- [The problem]:
From the records below, set down exactly the lines starting with the line that contains "X7677324Y-9013984D01*" and going on through the line that contains "X8353515Y-9213984D02*". Nothing else is wanted.

- [Plain-text engineering files]:

= = = = = = =

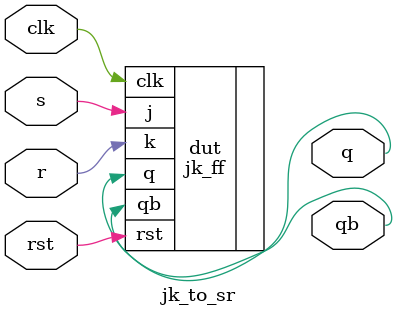
<source format=v>
module jk_to_sr(clk,rst,s,r,q,qb);

	input clk,rst;
	input s,r;
	output q;
	output qb;
	
	jk_ff dut(.clk(clk),.rst(rst),.j(s),.k(r),.q(q),.qb(qb));
	
endmodule	

</source>
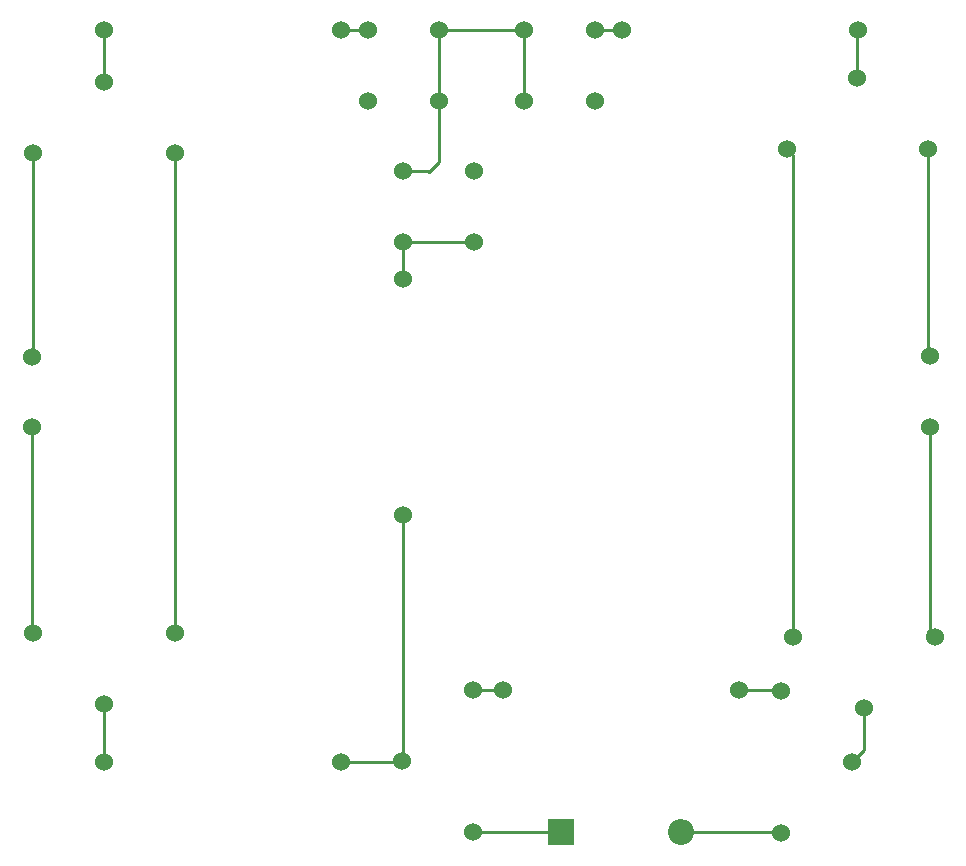
<source format=gbr>
%TF.GenerationSoftware,KiCad,Pcbnew,(6.0.7)*%
%TF.CreationDate,2022-08-28T03:54:24+08:00*%
%TF.ProjectId,6_1k,365f316b-2e6b-4696-9361-645f70636258,rev?*%
%TF.SameCoordinates,Original*%
%TF.FileFunction,Copper,L1,Top*%
%TF.FilePolarity,Positive*%
%FSLAX46Y46*%
G04 Gerber Fmt 4.6, Leading zero omitted, Abs format (unit mm)*
G04 Created by KiCad (PCBNEW (6.0.7)) date 2022-08-28 03:54:24*
%MOMM*%
%LPD*%
G01*
G04 APERTURE LIST*
%TA.AperFunction,ComponentPad*%
%ADD10C,1.524000*%
%TD*%
%TA.AperFunction,ComponentPad*%
%ADD11R,2.200000X2.200000*%
%TD*%
%TA.AperFunction,ComponentPad*%
%ADD12O,2.200000X2.200000*%
%TD*%
%TA.AperFunction,Conductor*%
%ADD13C,0.250000*%
%TD*%
G04 APERTURE END LIST*
D10*
%TO.P,E1,1,V+*%
%TO.N,Net-(E1-Pad1)*%
X47320200Y-88344000D03*
%TO.P,E1,2,V-*%
%TO.N,Net-(E1-Pad2)*%
X47320200Y-94344000D03*
%TD*%
%TO.P,Rl1,1,Com*%
%TO.N,Net-(R3-Pad2)*%
X78638400Y-122580400D03*
%TO.P,Rl1,2,NC*%
%TO.N,Net-(D1-Pad1)*%
X84638400Y-128580400D03*
%TO.P,Rl1,3,NO*%
%TO.N,Net-(R5-Pad1)*%
X84638400Y-116580400D03*
%TD*%
%TO.P,P3,4,4*%
%TO.N,unconnected-(P3-Pad4)*%
X84740000Y-72618600D03*
%TO.P,P3,3,3*%
%TO.N,Net-(P1-Pad3)*%
X78740000Y-72618600D03*
%TO.P,P3,2,2*%
%TO.N,Net-(P3-Pad1)*%
X84740000Y-78618600D03*
%TO.P,P3,1,1*%
X78740000Y-78618600D03*
%TD*%
%TO.P,E2,1,V+*%
%TO.N,Net-(E2-Pad1)*%
X123342400Y-88287600D03*
%TO.P,E2,2,V-*%
%TO.N,Net-(E2-Pad2)*%
X123342400Y-94287600D03*
%TD*%
%TO.P,R5,1*%
%TO.N,Net-(R5-Pad1)*%
X87177600Y-116535200D03*
%TO.P,R5,2*%
%TO.N,Net-(R5-Pad2)*%
X107177600Y-116535200D03*
%TD*%
%TO.P,P1,1,1*%
%TO.N,Net-(P1-Pad1)*%
X75788000Y-60680600D03*
%TO.P,P1,2,2*%
%TO.N,unconnected-(P1-Pad2)*%
X75788000Y-66680600D03*
%TO.P,P1,3,3*%
%TO.N,Net-(P1-Pad3)*%
X81788000Y-60680600D03*
%TO.P,P1,4,4*%
X81788000Y-66680600D03*
%TD*%
%TO.P,Rl5,1,Com*%
%TO.N,Net-(R2-Pad2)*%
X117201200Y-64764400D03*
%TO.P,Rl5,2,NO*%
%TO.N,Net-(Rl5-Pad2)*%
X111201200Y-70764400D03*
%TO.P,Rl5,3,NC*%
%TO.N,Net-(E2-Pad1)*%
X123201200Y-70764400D03*
%TD*%
%TO.P,R4,1*%
%TO.N,Net-(R4-Pad1)*%
X53449200Y-122631200D03*
%TO.P,R4,2*%
%TO.N,Net-(R3-Pad2)*%
X73449200Y-122631200D03*
%TD*%
%TO.P,Rl3,1,Com*%
%TO.N,Net-(R1-Pad1)*%
X53441600Y-65074800D03*
%TO.P,Rl3,2,NC*%
%TO.N,Net-(E1-Pad1)*%
X47441600Y-71074800D03*
%TO.P,Rl3,3,NO*%
%TO.N,Net-(Rl3-Pad3)*%
X59441600Y-71074800D03*
%TD*%
%TO.P,R1,1*%
%TO.N,Net-(R1-Pad1)*%
X53449200Y-60731400D03*
%TO.P,R1,2*%
%TO.N,Net-(P1-Pad1)*%
X73449200Y-60731400D03*
%TD*%
%TO.P,R2,1*%
%TO.N,Net-(P2-Pad1)*%
X97264200Y-60706000D03*
%TO.P,R2,2*%
%TO.N,Net-(R2-Pad2)*%
X117264200Y-60706000D03*
%TD*%
D11*
%TO.P,D1,1,K*%
%TO.N,Net-(D1-Pad1)*%
X92097600Y-128625600D03*
D12*
%TO.P,D1,2,A*%
%TO.N,Net-(D1-Pad2)*%
X102257600Y-128625600D03*
%TD*%
D10*
%TO.P,R3,1*%
%TO.N,Net-(P3-Pad1)*%
X78740000Y-81770200D03*
%TO.P,R3,2*%
%TO.N,Net-(R3-Pad2)*%
X78740000Y-101770200D03*
%TD*%
%TO.P,P2,4,4*%
%TO.N,Net-(P1-Pad3)*%
X88948000Y-66703200D03*
%TO.P,P2,3,3*%
X88948000Y-60703200D03*
%TO.P,P2,2,2*%
%TO.N,unconnected-(P2-Pad2)*%
X94948000Y-66703200D03*
%TO.P,P2,1,1*%
%TO.N,Net-(P2-Pad1)*%
X94948000Y-60703200D03*
%TD*%
%TO.P,Rl2,1,Com*%
%TO.N,Net-(Rl2-Pad1)*%
X116766600Y-122659400D03*
%TO.P,Rl2,2,NC*%
%TO.N,Net-(D1-Pad2)*%
X110766600Y-128659400D03*
%TO.P,Rl2,3,NO*%
%TO.N,Net-(R5-Pad2)*%
X110766600Y-116659400D03*
%TD*%
%TO.P,Rl6,1,Com*%
%TO.N,Net-(Rl2-Pad1)*%
X117734600Y-118084600D03*
%TO.P,Rl6,2,NO*%
%TO.N,Net-(Rl5-Pad2)*%
X111734600Y-112084600D03*
%TO.P,Rl6,3,NC*%
%TO.N,Net-(E2-Pad2)*%
X123734600Y-112084600D03*
%TD*%
%TO.P,Rl4,1,Com*%
%TO.N,Net-(R4-Pad1)*%
X53441600Y-117714800D03*
%TO.P,Rl4,2,NC*%
%TO.N,Net-(E1-Pad2)*%
X47441600Y-111714800D03*
%TO.P,Rl4,3,NO*%
%TO.N,Net-(Rl3-Pad3)*%
X59441600Y-111714800D03*
%TD*%
D13*
%TO.N,Net-(P1-Pad3)*%
X81788000Y-60680600D02*
X81788000Y-66680600D01*
%TO.N,Net-(P3-Pad1)*%
X84740000Y-78618600D02*
X78740000Y-78618600D01*
%TO.N,Net-(P1-Pad3)*%
X88948000Y-60703200D02*
X88948000Y-66703200D01*
X80848200Y-72618600D02*
X78740000Y-72618600D01*
X80924400Y-72694800D02*
X80848200Y-72618600D01*
X81788000Y-71831200D02*
X80924400Y-72694800D01*
X81788000Y-66680600D02*
X81788000Y-71831200D01*
%TO.N,Net-(P3-Pad1)*%
X78740000Y-78618600D02*
X78740000Y-81770200D01*
%TO.N,Net-(P1-Pad1)*%
X75737200Y-60731400D02*
X75788000Y-60680600D01*
X73449200Y-60731400D02*
X75737200Y-60731400D01*
%TO.N,Net-(P2-Pad1)*%
X97261400Y-60703200D02*
X97264200Y-60706000D01*
X94948000Y-60703200D02*
X97261400Y-60703200D01*
%TO.N,Net-(P1-Pad3)*%
X88925400Y-60680600D02*
X88948000Y-60703200D01*
X81788000Y-60680600D02*
X88925400Y-60680600D01*
%TO.N,Net-(D1-Pad1)*%
X84638400Y-128580400D02*
X92052400Y-128580400D01*
X92052400Y-128580400D02*
X92097600Y-128625600D01*
%TO.N,Net-(D1-Pad2)*%
X110732800Y-128625600D02*
X110766600Y-128659400D01*
X110684800Y-128577600D02*
X110766600Y-128659400D01*
X102257600Y-128625600D02*
X110732800Y-128625600D01*
%TO.N,Net-(E1-Pad1)*%
X47441600Y-71074800D02*
X47441600Y-88222600D01*
X47441600Y-88222600D02*
X47320200Y-88344000D01*
X47320200Y-71196200D02*
X47441600Y-71074800D01*
%TO.N,Net-(E1-Pad2)*%
X47320200Y-94344000D02*
X47320200Y-111593400D01*
X47320200Y-111593400D02*
X47441600Y-111714800D01*
%TO.N,Net-(E2-Pad1)*%
X123353600Y-70916800D02*
X123201200Y-70764400D01*
X123201200Y-88146400D02*
X123342400Y-88287600D01*
X123201200Y-70764400D02*
X123201200Y-88146400D01*
%TO.N,Net-(E2-Pad2)*%
X123342400Y-94287600D02*
X123342400Y-111692400D01*
X123342400Y-111692400D02*
X123734600Y-112084600D01*
X123201200Y-111551200D02*
X123734600Y-112084600D01*
%TO.N,Net-(P3-Pad1)*%
X78759800Y-81750400D02*
X78740000Y-81770200D01*
%TO.N,Net-(R1-Pad1)*%
X53449200Y-60731400D02*
X53449200Y-65067200D01*
X53449200Y-65067200D02*
X53441600Y-65074800D01*
X53390800Y-65024000D02*
X53441600Y-65074800D01*
%TO.N,Net-(R2-Pad2)*%
X117201200Y-64764400D02*
X117201200Y-60921400D01*
X117201200Y-60921400D02*
X117289600Y-60833000D01*
%TO.N,Net-(R5-Pad1)*%
X87132400Y-116580400D02*
X87177600Y-116535200D01*
X84638400Y-116580400D02*
X87132400Y-116580400D01*
%TO.N,Net-(R5-Pad2)*%
X107177600Y-116535200D02*
X110642400Y-116535200D01*
X110642400Y-116535200D02*
X110766600Y-116659400D01*
%TO.N,Net-(R3-Pad2)*%
X78740000Y-122478800D02*
X78638400Y-122580400D01*
X78740000Y-101770200D02*
X78740000Y-122478800D01*
X73449200Y-122631200D02*
X78587600Y-122631200D01*
X78587600Y-122631200D02*
X78638400Y-122580400D01*
X78587600Y-122529600D02*
X78638400Y-122580400D01*
%TO.N,Net-(R4-Pad1)*%
X53441600Y-117714800D02*
X53441600Y-122623600D01*
X53441600Y-122623600D02*
X53449200Y-122631200D01*
%TO.N,Net-(Rl3-Pad3)*%
X59441600Y-71074800D02*
X59441600Y-111714800D01*
%TO.N,Net-(Rl2-Pad1)*%
X117734600Y-121646200D02*
X117734600Y-118084600D01*
X116766600Y-122659400D02*
X117754400Y-121671600D01*
X117754400Y-121666000D02*
X117734600Y-121646200D01*
X117754400Y-121671600D02*
X117754400Y-121666000D01*
%TO.N,Net-(P2-Pad1)*%
X97238800Y-60782200D02*
X97289600Y-60833000D01*
%TO.N,Net-(Rl5-Pad2)*%
X111734600Y-71297800D02*
X111201200Y-70764400D01*
X111734600Y-112084600D02*
X111734600Y-71297800D01*
%TD*%
M02*

</source>
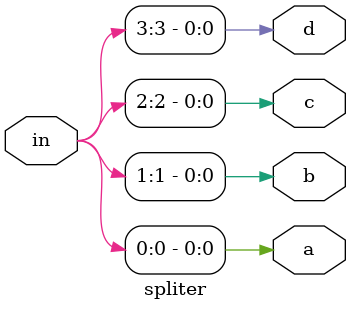
<source format=v>
module spliter(a,b,c,d,in);
	input [3:0]in;
	output reg a;
	output reg b;
	output reg c;
	output reg d;
	always 
	a=in[0];
	always
	b=in[1];
	always 
	c=in[2];
	always 
	d=in[3];
endmodule
</source>
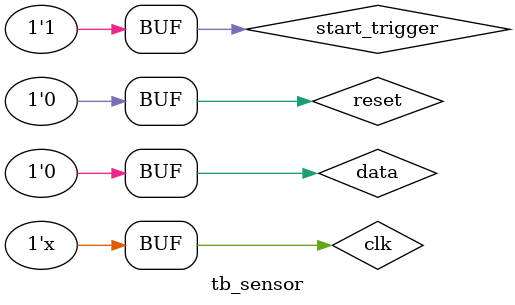
<source format=v>
`timescale 1ns / 1ps


module tb_sensor ();



    reg clk, reset, start_trigger, data;
    wire [7:0] seg_out;
    wire [3:0] seg_comm;
    wire start_tick;


    top_sensor utop (
        .clk(clk),
        .reset(reset),
        .start_trigger(start_trigger),
        .data(data),
        .seg_out(seg_out),
        .seg_comm(seg_comm),
        .start_tick(start_tick)
    );


    always #5 clk = ~clk;

    initial begin
        clk = 0;
        reset = 1;
        start_trigger = 0 ;
        data = 0;
        #50;
        reset =0;
        #100;
        start_trigger = 1;


    end
endmodule

</source>
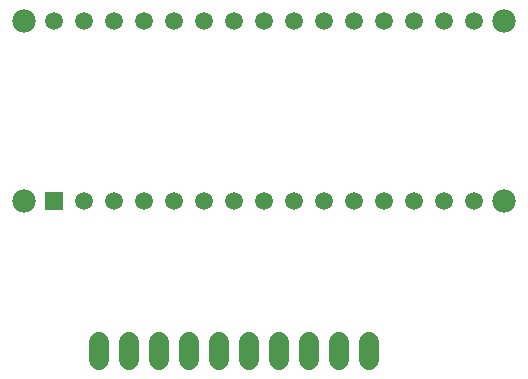
<source format=gbr>
G04 EAGLE Gerber RS-274X export*
G75*
%MOMM*%
%FSLAX34Y34*%
%LPD*%
%INSoldermask Top*%
%IPPOS*%
%AMOC8*
5,1,8,0,0,1.08239X$1,22.5*%
G01*
%ADD10C,1.981200*%
%ADD11R,1.511200X1.511200*%
%ADD12C,1.511200*%
%ADD13C,1.727200*%


D10*
X50800Y279400D03*
D11*
X76200Y279400D03*
D12*
X101600Y279400D03*
X127000Y279400D03*
X152400Y279400D03*
X177800Y279400D03*
X203200Y279400D03*
X228600Y279400D03*
X254000Y279400D03*
X279400Y279400D03*
X304800Y279400D03*
X330200Y279400D03*
X355600Y279400D03*
X381000Y279400D03*
X406400Y279400D03*
X431800Y279400D03*
X431800Y431800D03*
X406400Y431800D03*
X381000Y431800D03*
X355600Y431800D03*
X330200Y431800D03*
X304800Y431800D03*
X279400Y431800D03*
X254000Y431800D03*
X228600Y431800D03*
X203200Y431800D03*
X177800Y431800D03*
X152400Y431800D03*
X127000Y431800D03*
X101600Y431800D03*
X76200Y431800D03*
D10*
X50800Y431800D03*
X457200Y431800D03*
X457200Y279400D03*
D13*
X342900Y160020D02*
X342900Y144780D01*
X317500Y144780D02*
X317500Y160020D01*
X292100Y160020D02*
X292100Y144780D01*
X266700Y144780D02*
X266700Y160020D01*
X241300Y160020D02*
X241300Y144780D01*
X215900Y144780D02*
X215900Y160020D01*
X190500Y160020D02*
X190500Y144780D01*
X165100Y144780D02*
X165100Y160020D01*
X139700Y160020D02*
X139700Y144780D01*
X114300Y144780D02*
X114300Y160020D01*
M02*

</source>
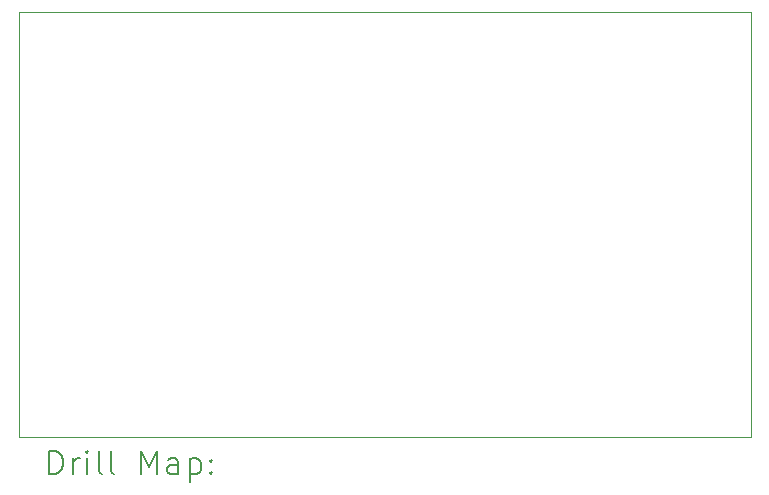
<source format=gbr>
%TF.GenerationSoftware,KiCad,Pcbnew,8.0.4*%
%TF.CreationDate,2024-10-03T18:09:18-05:00*%
%TF.ProjectId,Haptics PWM module,48617074-6963-4732-9050-574d206d6f64,rev?*%
%TF.SameCoordinates,Original*%
%TF.FileFunction,Drillmap*%
%TF.FilePolarity,Positive*%
%FSLAX45Y45*%
G04 Gerber Fmt 4.5, Leading zero omitted, Abs format (unit mm)*
G04 Created by KiCad (PCBNEW 8.0.4) date 2024-10-03 18:09:18*
%MOMM*%
%LPD*%
G01*
G04 APERTURE LIST*
%ADD10C,0.050000*%
%ADD11C,0.200000*%
G04 APERTURE END LIST*
D10*
X7000000Y-5300000D02*
X13200000Y-5300000D01*
X13200000Y-8900000D01*
X7000000Y-8900000D01*
X7000000Y-5300000D01*
D11*
X7258277Y-9213984D02*
X7258277Y-9013984D01*
X7258277Y-9013984D02*
X7305896Y-9013984D01*
X7305896Y-9013984D02*
X7334467Y-9023508D01*
X7334467Y-9023508D02*
X7353515Y-9042555D01*
X7353515Y-9042555D02*
X7363039Y-9061603D01*
X7363039Y-9061603D02*
X7372562Y-9099698D01*
X7372562Y-9099698D02*
X7372562Y-9128270D01*
X7372562Y-9128270D02*
X7363039Y-9166365D01*
X7363039Y-9166365D02*
X7353515Y-9185412D01*
X7353515Y-9185412D02*
X7334467Y-9204460D01*
X7334467Y-9204460D02*
X7305896Y-9213984D01*
X7305896Y-9213984D02*
X7258277Y-9213984D01*
X7458277Y-9213984D02*
X7458277Y-9080650D01*
X7458277Y-9118746D02*
X7467801Y-9099698D01*
X7467801Y-9099698D02*
X7477324Y-9090174D01*
X7477324Y-9090174D02*
X7496372Y-9080650D01*
X7496372Y-9080650D02*
X7515420Y-9080650D01*
X7582086Y-9213984D02*
X7582086Y-9080650D01*
X7582086Y-9013984D02*
X7572562Y-9023508D01*
X7572562Y-9023508D02*
X7582086Y-9033031D01*
X7582086Y-9033031D02*
X7591610Y-9023508D01*
X7591610Y-9023508D02*
X7582086Y-9013984D01*
X7582086Y-9013984D02*
X7582086Y-9033031D01*
X7705896Y-9213984D02*
X7686848Y-9204460D01*
X7686848Y-9204460D02*
X7677324Y-9185412D01*
X7677324Y-9185412D02*
X7677324Y-9013984D01*
X7810658Y-9213984D02*
X7791610Y-9204460D01*
X7791610Y-9204460D02*
X7782086Y-9185412D01*
X7782086Y-9185412D02*
X7782086Y-9013984D01*
X8039229Y-9213984D02*
X8039229Y-9013984D01*
X8039229Y-9013984D02*
X8105896Y-9156841D01*
X8105896Y-9156841D02*
X8172562Y-9013984D01*
X8172562Y-9013984D02*
X8172562Y-9213984D01*
X8353515Y-9213984D02*
X8353515Y-9109222D01*
X8353515Y-9109222D02*
X8343991Y-9090174D01*
X8343991Y-9090174D02*
X8324943Y-9080650D01*
X8324943Y-9080650D02*
X8286848Y-9080650D01*
X8286848Y-9080650D02*
X8267801Y-9090174D01*
X8353515Y-9204460D02*
X8334467Y-9213984D01*
X8334467Y-9213984D02*
X8286848Y-9213984D01*
X8286848Y-9213984D02*
X8267801Y-9204460D01*
X8267801Y-9204460D02*
X8258277Y-9185412D01*
X8258277Y-9185412D02*
X8258277Y-9166365D01*
X8258277Y-9166365D02*
X8267801Y-9147317D01*
X8267801Y-9147317D02*
X8286848Y-9137793D01*
X8286848Y-9137793D02*
X8334467Y-9137793D01*
X8334467Y-9137793D02*
X8353515Y-9128270D01*
X8448753Y-9080650D02*
X8448753Y-9280650D01*
X8448753Y-9090174D02*
X8467801Y-9080650D01*
X8467801Y-9080650D02*
X8505896Y-9080650D01*
X8505896Y-9080650D02*
X8524944Y-9090174D01*
X8524944Y-9090174D02*
X8534467Y-9099698D01*
X8534467Y-9099698D02*
X8543991Y-9118746D01*
X8543991Y-9118746D02*
X8543991Y-9175889D01*
X8543991Y-9175889D02*
X8534467Y-9194936D01*
X8534467Y-9194936D02*
X8524944Y-9204460D01*
X8524944Y-9204460D02*
X8505896Y-9213984D01*
X8505896Y-9213984D02*
X8467801Y-9213984D01*
X8467801Y-9213984D02*
X8448753Y-9204460D01*
X8629705Y-9194936D02*
X8639229Y-9204460D01*
X8639229Y-9204460D02*
X8629705Y-9213984D01*
X8629705Y-9213984D02*
X8620182Y-9204460D01*
X8620182Y-9204460D02*
X8629705Y-9194936D01*
X8629705Y-9194936D02*
X8629705Y-9213984D01*
X8629705Y-9090174D02*
X8639229Y-9099698D01*
X8639229Y-9099698D02*
X8629705Y-9109222D01*
X8629705Y-9109222D02*
X8620182Y-9099698D01*
X8620182Y-9099698D02*
X8629705Y-9090174D01*
X8629705Y-9090174D02*
X8629705Y-9109222D01*
M02*

</source>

= = = = = = =

- [Exercise solution]:
X7677324Y-9013984D01*
X7810658Y-9213984D02*
X7791610Y-9204460D01*
X7791610Y-9204460D02*
X7782086Y-9185412D01*
X7782086Y-9185412D02*
X7782086Y-9013984D01*
X8039229Y-9213984D02*
X8039229Y-9013984D01*
X8039229Y-9013984D02*
X8105896Y-9156841D01*
X8105896Y-9156841D02*
X8172562Y-9013984D01*
X8172562Y-9013984D02*
X8172562Y-9213984D01*
X8353515Y-9213984D02*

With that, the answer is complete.